BYERS or BYRES, JAMES (1733–1817), architect and archæologist, died at his seat Tonley, in the parish of Tough, Aberdeenshire, on 3 Sept. 1817, in the eighty-fourth year of his age (Scots Mag. N.S. 1817, i. 196). During a residence of nearly forty years at Rome, from 1750 to 1790, he assiduously collected antique sculpture. At one time he possessed the Portland vase, which he parted with to Sir William Hamilton. Bishop Percy, for whom Byers procured old Italian romances, calls him ‘the pope's antiquary at Rome’ (Nichols's Illustr. of Lit. iii. 726, vii. 718–19).
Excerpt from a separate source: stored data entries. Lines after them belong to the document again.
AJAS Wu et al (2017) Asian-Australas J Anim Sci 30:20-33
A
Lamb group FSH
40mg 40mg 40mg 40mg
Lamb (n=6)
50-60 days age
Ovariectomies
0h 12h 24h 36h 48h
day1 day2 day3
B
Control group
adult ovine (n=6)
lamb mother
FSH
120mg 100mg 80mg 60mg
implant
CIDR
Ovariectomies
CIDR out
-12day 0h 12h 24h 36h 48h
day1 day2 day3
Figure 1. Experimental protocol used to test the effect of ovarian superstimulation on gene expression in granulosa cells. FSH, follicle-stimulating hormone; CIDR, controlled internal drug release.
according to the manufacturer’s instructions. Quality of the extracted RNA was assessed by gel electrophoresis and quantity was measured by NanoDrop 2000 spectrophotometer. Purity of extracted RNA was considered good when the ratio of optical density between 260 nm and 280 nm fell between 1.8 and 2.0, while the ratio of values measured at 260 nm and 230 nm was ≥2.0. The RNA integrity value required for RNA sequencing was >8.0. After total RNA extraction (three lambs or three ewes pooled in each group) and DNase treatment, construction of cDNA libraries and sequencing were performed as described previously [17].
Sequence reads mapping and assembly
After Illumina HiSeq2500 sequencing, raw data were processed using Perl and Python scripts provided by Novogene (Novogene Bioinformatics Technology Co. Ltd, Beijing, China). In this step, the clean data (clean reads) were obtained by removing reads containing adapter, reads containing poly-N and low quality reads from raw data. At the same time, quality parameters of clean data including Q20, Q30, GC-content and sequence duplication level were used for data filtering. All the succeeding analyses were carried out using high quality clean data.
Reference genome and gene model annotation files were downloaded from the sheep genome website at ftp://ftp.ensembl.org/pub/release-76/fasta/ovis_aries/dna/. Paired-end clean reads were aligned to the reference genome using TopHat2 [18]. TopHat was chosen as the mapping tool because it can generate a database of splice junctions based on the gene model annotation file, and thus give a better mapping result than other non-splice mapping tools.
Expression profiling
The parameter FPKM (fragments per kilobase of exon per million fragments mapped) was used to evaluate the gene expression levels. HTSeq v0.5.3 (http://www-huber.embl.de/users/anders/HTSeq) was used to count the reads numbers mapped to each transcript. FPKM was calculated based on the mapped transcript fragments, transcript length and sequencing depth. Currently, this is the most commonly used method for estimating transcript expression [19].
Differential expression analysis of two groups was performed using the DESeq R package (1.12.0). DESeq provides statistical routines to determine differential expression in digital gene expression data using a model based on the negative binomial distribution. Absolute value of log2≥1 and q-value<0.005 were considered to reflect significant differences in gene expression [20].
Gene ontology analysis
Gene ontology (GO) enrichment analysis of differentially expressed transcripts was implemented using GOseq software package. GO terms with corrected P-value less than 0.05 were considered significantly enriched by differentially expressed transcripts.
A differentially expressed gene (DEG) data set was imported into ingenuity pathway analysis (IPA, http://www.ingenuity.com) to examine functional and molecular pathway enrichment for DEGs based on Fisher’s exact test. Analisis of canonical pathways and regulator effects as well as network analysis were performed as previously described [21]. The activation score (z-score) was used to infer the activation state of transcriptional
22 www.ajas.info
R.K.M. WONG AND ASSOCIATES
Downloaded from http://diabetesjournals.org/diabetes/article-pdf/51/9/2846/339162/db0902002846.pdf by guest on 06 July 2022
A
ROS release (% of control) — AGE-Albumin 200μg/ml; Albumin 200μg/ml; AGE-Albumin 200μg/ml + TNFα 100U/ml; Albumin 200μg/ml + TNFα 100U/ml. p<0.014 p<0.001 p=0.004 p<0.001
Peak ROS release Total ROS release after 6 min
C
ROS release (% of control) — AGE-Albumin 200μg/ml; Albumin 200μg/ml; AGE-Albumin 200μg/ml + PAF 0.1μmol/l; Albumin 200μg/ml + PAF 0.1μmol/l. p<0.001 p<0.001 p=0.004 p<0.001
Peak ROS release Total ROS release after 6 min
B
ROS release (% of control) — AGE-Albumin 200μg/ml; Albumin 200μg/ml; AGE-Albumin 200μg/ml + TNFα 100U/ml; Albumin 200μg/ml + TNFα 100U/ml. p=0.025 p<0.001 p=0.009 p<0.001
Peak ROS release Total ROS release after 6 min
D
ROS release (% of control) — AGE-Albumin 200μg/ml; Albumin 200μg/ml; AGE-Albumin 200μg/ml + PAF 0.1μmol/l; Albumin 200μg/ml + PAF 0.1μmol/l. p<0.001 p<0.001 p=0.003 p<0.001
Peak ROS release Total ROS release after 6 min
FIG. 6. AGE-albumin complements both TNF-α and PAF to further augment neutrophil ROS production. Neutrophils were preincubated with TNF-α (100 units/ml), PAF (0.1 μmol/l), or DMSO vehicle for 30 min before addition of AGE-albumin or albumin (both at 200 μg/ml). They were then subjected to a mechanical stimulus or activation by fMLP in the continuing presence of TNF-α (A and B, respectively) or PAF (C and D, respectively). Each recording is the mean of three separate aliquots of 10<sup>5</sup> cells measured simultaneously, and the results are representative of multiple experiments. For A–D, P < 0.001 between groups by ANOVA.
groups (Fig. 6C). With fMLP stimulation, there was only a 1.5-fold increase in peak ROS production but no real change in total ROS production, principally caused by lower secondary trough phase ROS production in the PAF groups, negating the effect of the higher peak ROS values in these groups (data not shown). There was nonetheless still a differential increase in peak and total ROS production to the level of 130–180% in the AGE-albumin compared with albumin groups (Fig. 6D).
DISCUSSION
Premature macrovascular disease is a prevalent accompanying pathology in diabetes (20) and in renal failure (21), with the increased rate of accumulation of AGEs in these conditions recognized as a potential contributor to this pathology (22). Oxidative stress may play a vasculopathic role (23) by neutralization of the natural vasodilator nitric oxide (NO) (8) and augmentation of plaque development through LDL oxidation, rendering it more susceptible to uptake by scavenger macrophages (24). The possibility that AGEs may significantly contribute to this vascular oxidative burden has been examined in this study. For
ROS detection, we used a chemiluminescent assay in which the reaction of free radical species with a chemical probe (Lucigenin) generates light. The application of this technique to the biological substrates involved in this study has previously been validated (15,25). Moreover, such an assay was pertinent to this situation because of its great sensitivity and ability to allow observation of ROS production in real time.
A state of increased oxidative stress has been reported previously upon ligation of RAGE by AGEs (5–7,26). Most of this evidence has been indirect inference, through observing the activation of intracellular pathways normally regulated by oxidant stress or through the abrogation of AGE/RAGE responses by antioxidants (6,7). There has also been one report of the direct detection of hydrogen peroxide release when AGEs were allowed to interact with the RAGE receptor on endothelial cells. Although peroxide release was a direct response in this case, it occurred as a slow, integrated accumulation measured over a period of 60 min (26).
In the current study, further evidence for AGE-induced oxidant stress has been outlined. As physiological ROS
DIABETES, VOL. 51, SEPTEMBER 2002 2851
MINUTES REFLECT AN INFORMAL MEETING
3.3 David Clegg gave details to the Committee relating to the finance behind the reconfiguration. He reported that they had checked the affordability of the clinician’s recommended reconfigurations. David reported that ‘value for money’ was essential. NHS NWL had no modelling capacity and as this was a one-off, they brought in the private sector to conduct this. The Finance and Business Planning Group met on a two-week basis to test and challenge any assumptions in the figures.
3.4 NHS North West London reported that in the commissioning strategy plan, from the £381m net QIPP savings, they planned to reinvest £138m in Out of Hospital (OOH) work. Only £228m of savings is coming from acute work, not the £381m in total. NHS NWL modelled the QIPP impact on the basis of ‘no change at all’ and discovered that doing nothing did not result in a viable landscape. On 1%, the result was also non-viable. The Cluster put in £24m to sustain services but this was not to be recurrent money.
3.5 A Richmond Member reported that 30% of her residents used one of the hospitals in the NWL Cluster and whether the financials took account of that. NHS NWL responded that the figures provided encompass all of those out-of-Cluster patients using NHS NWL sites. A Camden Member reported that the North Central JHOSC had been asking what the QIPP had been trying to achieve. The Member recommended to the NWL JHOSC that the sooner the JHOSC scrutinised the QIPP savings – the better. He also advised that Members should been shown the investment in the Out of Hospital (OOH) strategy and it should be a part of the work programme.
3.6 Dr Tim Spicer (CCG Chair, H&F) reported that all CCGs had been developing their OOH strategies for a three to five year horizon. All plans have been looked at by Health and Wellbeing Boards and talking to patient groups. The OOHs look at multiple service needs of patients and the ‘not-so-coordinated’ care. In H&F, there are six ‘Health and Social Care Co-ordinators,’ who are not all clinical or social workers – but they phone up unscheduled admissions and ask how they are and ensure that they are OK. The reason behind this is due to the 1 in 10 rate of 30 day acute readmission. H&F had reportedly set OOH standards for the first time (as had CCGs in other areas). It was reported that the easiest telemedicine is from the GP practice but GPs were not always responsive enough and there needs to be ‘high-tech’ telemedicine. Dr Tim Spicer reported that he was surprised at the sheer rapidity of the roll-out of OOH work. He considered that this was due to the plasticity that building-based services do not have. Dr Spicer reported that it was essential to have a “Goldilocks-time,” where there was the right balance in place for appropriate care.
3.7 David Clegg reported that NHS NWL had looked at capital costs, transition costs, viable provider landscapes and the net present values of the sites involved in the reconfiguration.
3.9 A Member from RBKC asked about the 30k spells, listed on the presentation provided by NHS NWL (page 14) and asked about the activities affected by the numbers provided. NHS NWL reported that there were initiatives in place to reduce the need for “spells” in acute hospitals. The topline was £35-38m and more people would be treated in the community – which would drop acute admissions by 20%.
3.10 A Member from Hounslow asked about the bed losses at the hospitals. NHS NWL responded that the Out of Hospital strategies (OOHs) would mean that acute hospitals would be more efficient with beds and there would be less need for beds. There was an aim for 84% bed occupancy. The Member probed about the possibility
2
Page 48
Byers also gave lectures for many years on the favourite objects of his study, and Sir James Hall, who has occasion in his ‘Essay on Gothic Architecture’ (1813) frequently to refer to his authority, bears testimony to ‘the very great success with which he contributed to form the taste of his young countrymen.’ In 1767 he proposed to publish by subscription ‘The Etruscan Antiquities of Corneto, the antient Tarquinii’ (Gent. Mag. xlix. 288); but for some not very satisfactory reason the book never appeared, a circumstance which gave rise to many complaints on the part of deluded subscribers (ibid. vol. lxii. pt. i. pp. 201, 317, vol. lxvi. pt. i. p. 222). Long after his death forty-one drawings from his collection were published with the title ‘Hypogæi, or Sepulchral Caverns of Tarquinia, the capital of antient Etruria; edited by Frank Howard,’ folio, London (1842). Byers was elected an honorary fellow of the Society of Antiquaries on 24 Feb. 1785, and was also a corresponding member of the Society of Arts and a fellow of the Royal Society of Edinburgh. His profile is given at p. 101 of T. Windus's ‘Description of the Portland Vase,’ and there is a portrait of him by Sir H. Raeburn.

[New Statistical Account of Scotland, xii. 614; Thom's History of Aberdeen, ii. 193–4.]